> Prompt: From the records below, copy out the lines starting with the line that contains "pose: elev=291.8 azim=71.4" and going on through the line that contains "Dot at: (333, 333)". Reproduce each of these lines character for character.

◆ ◆ ◆

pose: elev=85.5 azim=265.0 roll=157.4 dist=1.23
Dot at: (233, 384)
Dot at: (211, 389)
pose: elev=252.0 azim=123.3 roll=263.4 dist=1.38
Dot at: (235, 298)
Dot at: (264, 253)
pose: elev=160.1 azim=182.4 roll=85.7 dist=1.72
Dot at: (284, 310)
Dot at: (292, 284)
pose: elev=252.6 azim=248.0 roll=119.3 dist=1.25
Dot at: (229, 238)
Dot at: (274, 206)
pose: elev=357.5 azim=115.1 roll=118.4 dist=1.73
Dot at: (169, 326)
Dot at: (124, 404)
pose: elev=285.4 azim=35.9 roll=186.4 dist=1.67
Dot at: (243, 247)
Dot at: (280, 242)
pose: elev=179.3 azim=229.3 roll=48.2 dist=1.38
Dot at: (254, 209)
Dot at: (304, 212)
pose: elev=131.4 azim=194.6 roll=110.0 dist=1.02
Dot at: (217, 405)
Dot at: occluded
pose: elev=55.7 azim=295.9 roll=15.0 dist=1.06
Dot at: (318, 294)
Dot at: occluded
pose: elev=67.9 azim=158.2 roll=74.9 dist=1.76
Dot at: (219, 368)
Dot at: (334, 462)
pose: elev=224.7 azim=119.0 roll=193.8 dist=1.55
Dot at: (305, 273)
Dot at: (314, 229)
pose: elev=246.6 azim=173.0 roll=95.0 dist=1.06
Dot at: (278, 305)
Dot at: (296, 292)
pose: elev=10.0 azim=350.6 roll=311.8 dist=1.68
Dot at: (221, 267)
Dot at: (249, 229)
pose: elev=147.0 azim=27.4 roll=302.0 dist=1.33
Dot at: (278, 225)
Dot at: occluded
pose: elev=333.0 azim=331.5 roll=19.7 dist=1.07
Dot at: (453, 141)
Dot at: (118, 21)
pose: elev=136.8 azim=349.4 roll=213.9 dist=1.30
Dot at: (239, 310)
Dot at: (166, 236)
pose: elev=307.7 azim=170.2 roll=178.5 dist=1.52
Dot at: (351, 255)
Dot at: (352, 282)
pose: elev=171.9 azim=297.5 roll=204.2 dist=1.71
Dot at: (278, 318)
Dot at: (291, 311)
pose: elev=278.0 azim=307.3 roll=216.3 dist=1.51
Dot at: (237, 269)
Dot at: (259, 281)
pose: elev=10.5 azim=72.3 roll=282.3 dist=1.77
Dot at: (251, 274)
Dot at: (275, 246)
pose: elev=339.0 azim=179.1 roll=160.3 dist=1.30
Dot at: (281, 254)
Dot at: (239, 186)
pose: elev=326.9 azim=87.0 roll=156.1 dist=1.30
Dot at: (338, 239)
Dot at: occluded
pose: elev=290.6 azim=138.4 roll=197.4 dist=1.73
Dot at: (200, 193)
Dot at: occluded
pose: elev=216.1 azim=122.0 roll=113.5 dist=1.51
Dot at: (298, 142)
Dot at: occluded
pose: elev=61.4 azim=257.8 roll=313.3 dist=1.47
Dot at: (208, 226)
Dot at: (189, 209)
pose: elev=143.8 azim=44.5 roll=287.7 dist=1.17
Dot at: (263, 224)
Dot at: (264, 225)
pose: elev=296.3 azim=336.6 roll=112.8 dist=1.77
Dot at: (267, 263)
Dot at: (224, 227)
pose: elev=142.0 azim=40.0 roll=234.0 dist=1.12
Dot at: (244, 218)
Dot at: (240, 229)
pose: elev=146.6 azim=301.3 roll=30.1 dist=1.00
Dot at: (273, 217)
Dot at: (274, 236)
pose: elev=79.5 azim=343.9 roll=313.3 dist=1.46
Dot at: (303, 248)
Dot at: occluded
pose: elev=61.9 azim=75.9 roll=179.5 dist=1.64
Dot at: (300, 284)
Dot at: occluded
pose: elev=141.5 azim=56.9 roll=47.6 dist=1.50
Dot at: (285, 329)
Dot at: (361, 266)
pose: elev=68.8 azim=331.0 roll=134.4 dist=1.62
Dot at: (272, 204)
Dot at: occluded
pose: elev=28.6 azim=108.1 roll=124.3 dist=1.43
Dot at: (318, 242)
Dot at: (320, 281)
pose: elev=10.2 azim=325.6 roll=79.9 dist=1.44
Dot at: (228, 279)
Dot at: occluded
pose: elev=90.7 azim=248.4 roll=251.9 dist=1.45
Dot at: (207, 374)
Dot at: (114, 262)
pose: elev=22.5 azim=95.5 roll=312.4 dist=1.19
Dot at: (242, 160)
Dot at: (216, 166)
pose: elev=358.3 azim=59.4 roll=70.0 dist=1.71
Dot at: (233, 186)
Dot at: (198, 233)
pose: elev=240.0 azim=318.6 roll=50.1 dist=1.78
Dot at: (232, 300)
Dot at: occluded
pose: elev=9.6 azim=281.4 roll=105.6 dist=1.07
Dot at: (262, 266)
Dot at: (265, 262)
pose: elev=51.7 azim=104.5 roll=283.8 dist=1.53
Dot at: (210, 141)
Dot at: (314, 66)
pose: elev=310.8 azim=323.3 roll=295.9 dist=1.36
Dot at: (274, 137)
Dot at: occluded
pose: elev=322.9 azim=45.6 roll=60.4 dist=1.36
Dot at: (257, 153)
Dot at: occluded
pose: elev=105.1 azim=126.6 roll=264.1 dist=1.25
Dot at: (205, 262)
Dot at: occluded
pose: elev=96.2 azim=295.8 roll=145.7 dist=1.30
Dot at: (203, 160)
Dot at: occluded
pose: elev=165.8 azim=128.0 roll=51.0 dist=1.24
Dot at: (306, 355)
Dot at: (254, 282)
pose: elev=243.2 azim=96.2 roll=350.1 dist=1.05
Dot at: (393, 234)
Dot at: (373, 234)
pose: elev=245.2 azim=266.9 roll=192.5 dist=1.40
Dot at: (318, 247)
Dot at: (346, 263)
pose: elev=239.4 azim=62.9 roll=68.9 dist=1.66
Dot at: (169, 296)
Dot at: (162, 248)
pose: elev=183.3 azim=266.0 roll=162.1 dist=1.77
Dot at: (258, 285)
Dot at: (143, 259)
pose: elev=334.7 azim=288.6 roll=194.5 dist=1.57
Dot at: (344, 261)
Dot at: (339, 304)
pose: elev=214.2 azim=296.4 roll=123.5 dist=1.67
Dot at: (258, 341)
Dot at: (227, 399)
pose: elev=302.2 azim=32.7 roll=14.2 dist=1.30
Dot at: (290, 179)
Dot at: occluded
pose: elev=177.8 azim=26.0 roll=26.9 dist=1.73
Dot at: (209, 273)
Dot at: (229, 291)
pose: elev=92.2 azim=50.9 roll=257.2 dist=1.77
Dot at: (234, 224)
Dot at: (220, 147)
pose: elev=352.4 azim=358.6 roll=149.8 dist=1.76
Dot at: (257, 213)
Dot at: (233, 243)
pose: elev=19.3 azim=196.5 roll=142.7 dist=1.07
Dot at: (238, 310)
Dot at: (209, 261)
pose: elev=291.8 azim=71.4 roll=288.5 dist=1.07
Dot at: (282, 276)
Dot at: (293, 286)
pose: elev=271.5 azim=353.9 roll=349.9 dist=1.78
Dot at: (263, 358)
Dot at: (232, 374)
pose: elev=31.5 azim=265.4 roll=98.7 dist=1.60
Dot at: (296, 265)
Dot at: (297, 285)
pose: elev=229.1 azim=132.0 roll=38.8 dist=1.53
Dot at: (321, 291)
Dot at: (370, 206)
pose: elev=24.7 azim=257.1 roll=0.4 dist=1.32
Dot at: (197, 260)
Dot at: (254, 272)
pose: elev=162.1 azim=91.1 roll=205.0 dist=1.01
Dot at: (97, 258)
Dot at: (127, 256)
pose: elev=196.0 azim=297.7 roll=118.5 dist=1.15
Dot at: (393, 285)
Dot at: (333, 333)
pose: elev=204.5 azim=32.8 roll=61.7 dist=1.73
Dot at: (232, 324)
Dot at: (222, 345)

◆ ◆ ◆

> Answer to this task:
pose: elev=291.8 azim=71.4 roll=288.5 dist=1.07
Dot at: (282, 276)
Dot at: (293, 286)
pose: elev=271.5 azim=353.9 roll=349.9 dist=1.78
Dot at: (263, 358)
Dot at: (232, 374)
pose: elev=31.5 azim=265.4 roll=98.7 dist=1.60
Dot at: (296, 265)
Dot at: (297, 285)
pose: elev=229.1 azim=132.0 roll=38.8 dist=1.53
Dot at: (321, 291)
Dot at: (370, 206)
pose: elev=24.7 azim=257.1 roll=0.4 dist=1.32
Dot at: (197, 260)
Dot at: (254, 272)
pose: elev=162.1 azim=91.1 roll=205.0 dist=1.01
Dot at: (97, 258)
Dot at: (127, 256)
pose: elev=196.0 azim=297.7 roll=118.5 dist=1.15
Dot at: (393, 285)
Dot at: (333, 333)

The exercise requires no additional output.